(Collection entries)

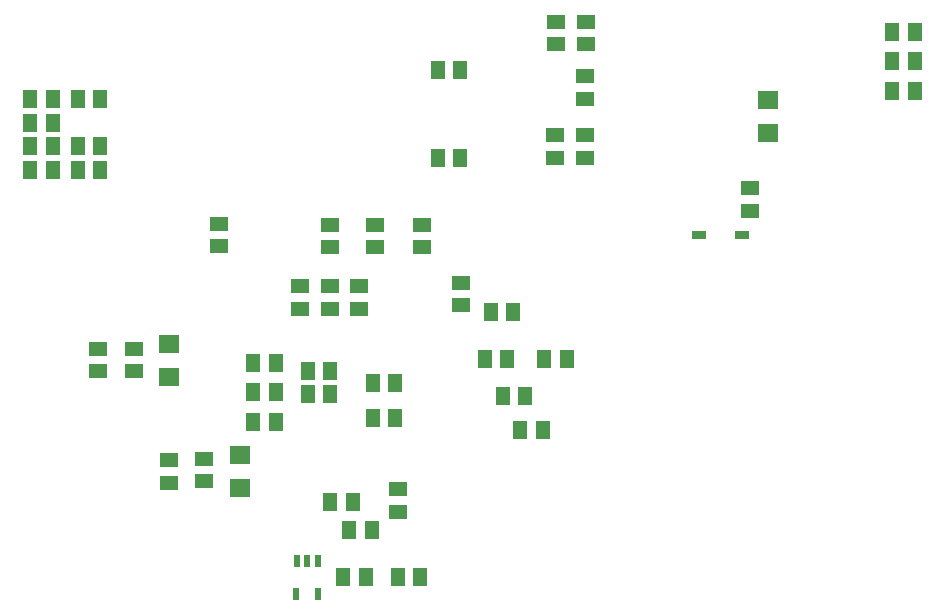
<source format=gbp>
%FSTAX23Y23*%
%MOIN*%
%SFA1B1*%

%IPPOS*%
%ADD17R,0.051000X0.059000*%
%ADD19R,0.071000X0.063000*%
%ADD20R,0.059000X0.051000*%
%ADD32R,0.047000X0.028000*%
%ADD53R,0.022000X0.039000*%
%LNpendulum-1*%
%LPD*%
G54D17*
X03211Y01476D03*
X03285D03*
X03033Y02283D03*
X03108D03*
X01833Y02028D03*
X01907D03*
Y01949D03*
X01833D03*
X0175Y02106D03*
X01675D03*
X02419Y0111D03*
X02494D03*
X02419Y01307D03*
X02494D03*
X04549Y02409D03*
X04624D03*
X04549Y02311D03*
X04624D03*
X04549Y02213D03*
X04624D03*
X03033Y01988D03*
X03108D03*
X02675Y0128D03*
X026D03*
Y01201D03*
X02675D03*
X02892Y01122D03*
X02817D03*
X02892Y0124D03*
X02817D03*
X02494Y01209D03*
X02419D03*
X03325Y01197D03*
X0325D03*
X03384Y01083D03*
X03309D03*
X03388Y01319D03*
X03463D03*
X03191D03*
X03266D03*
X01833Y02185D03*
X01907D03*
X0175D03*
X01675D03*
X0175Y02028D03*
X01675D03*
X02793Y00591D03*
X02719D03*
X02738Y00748D03*
X02813D03*
X02675Y00843D03*
X0275D03*
X029Y00591D03*
X02974D03*
X0175Y01949D03*
X01675D03*
G54D19*
X04134Y02181D03*
Y02071D03*
X02374Y01D03*
Y0089D03*
X02138Y0137D03*
Y0126D03*
G54D20*
X02303Y0177D03*
Y01695D03*
X0298Y01691D03*
Y01766D03*
X02823Y01691D03*
Y01766D03*
X02673Y01691D03*
Y01766D03*
X03429Y02443D03*
Y02368D03*
X02772Y01486D03*
Y01561D03*
X0311Y01573D03*
Y01498D03*
X03524Y02065D03*
Y0199D03*
X02575Y01486D03*
Y01561D03*
X03524Y02187D03*
Y02262D03*
X03425Y0199D03*
Y02065D03*
X03528Y02368D03*
Y02443D03*
X02673Y01561D03*
Y01486D03*
X02902Y00809D03*
Y00884D03*
X02256Y00911D03*
Y00986D03*
X02138Y00982D03*
Y00907D03*
X0202Y01278D03*
Y01352D03*
X01902D03*
Y01278D03*
X04075Y01888D03*
Y01813D03*
G54D32*
X04049Y01732D03*
X03904D03*
G54D53*
X02561Y00537D03*
X02636D03*
X02563Y00644D03*
X02636D03*
X02598D03*
M02*
</source>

■ EXERCISE REQUIREMENTS
Give the data again word for word, without images.

■ ANSWER TO THIS TASK
<source format=gbp>
%FSTAX23Y23*%
%MOIN*%
%SFA1B1*%

%IPPOS*%
%ADD17R,0.051000X0.059000*%
%ADD19R,0.071000X0.063000*%
%ADD20R,0.059000X0.051000*%
%ADD32R,0.047000X0.028000*%
%ADD53R,0.022000X0.039000*%
%LNpendulum-1*%
%LPD*%
G54D17*
X03211Y01476D03*
X03285D03*
X03033Y02283D03*
X03108D03*
X01833Y02028D03*
X01907D03*
Y01949D03*
X01833D03*
X0175Y02106D03*
X01675D03*
X02419Y0111D03*
X02494D03*
X02419Y01307D03*
X02494D03*
X04549Y02409D03*
X04624D03*
X04549Y02311D03*
X04624D03*
X04549Y02213D03*
X04624D03*
X03033Y01988D03*
X03108D03*
X02675Y0128D03*
X026D03*
Y01201D03*
X02675D03*
X02892Y01122D03*
X02817D03*
X02892Y0124D03*
X02817D03*
X02494Y01209D03*
X02419D03*
X03325Y01197D03*
X0325D03*
X03384Y01083D03*
X03309D03*
X03388Y01319D03*
X03463D03*
X03191D03*
X03266D03*
X01833Y02185D03*
X01907D03*
X0175D03*
X01675D03*
X0175Y02028D03*
X01675D03*
X02793Y00591D03*
X02719D03*
X02738Y00748D03*
X02813D03*
X02675Y00843D03*
X0275D03*
X029Y00591D03*
X02974D03*
X0175Y01949D03*
X01675D03*
G54D19*
X04134Y02181D03*
Y02071D03*
X02374Y01D03*
Y0089D03*
X02138Y0137D03*
Y0126D03*
G54D20*
X02303Y0177D03*
Y01695D03*
X0298Y01691D03*
Y01766D03*
X02823Y01691D03*
Y01766D03*
X02673Y01691D03*
Y01766D03*
X03429Y02443D03*
Y02368D03*
X02772Y01486D03*
Y01561D03*
X0311Y01573D03*
Y01498D03*
X03524Y02065D03*
Y0199D03*
X02575Y01486D03*
Y01561D03*
X03524Y02187D03*
Y02262D03*
X03425Y0199D03*
Y02065D03*
X03528Y02368D03*
Y02443D03*
X02673Y01561D03*
Y01486D03*
X02902Y00809D03*
Y00884D03*
X02256Y00911D03*
Y00986D03*
X02138Y00982D03*
Y00907D03*
X0202Y01278D03*
Y01352D03*
X01902D03*
Y01278D03*
X04075Y01888D03*
Y01813D03*
G54D32*
X04049Y01732D03*
X03904D03*
G54D53*
X02561Y00537D03*
X02636D03*
X02563Y00644D03*
X02636D03*
X02598D03*
M02*
</source>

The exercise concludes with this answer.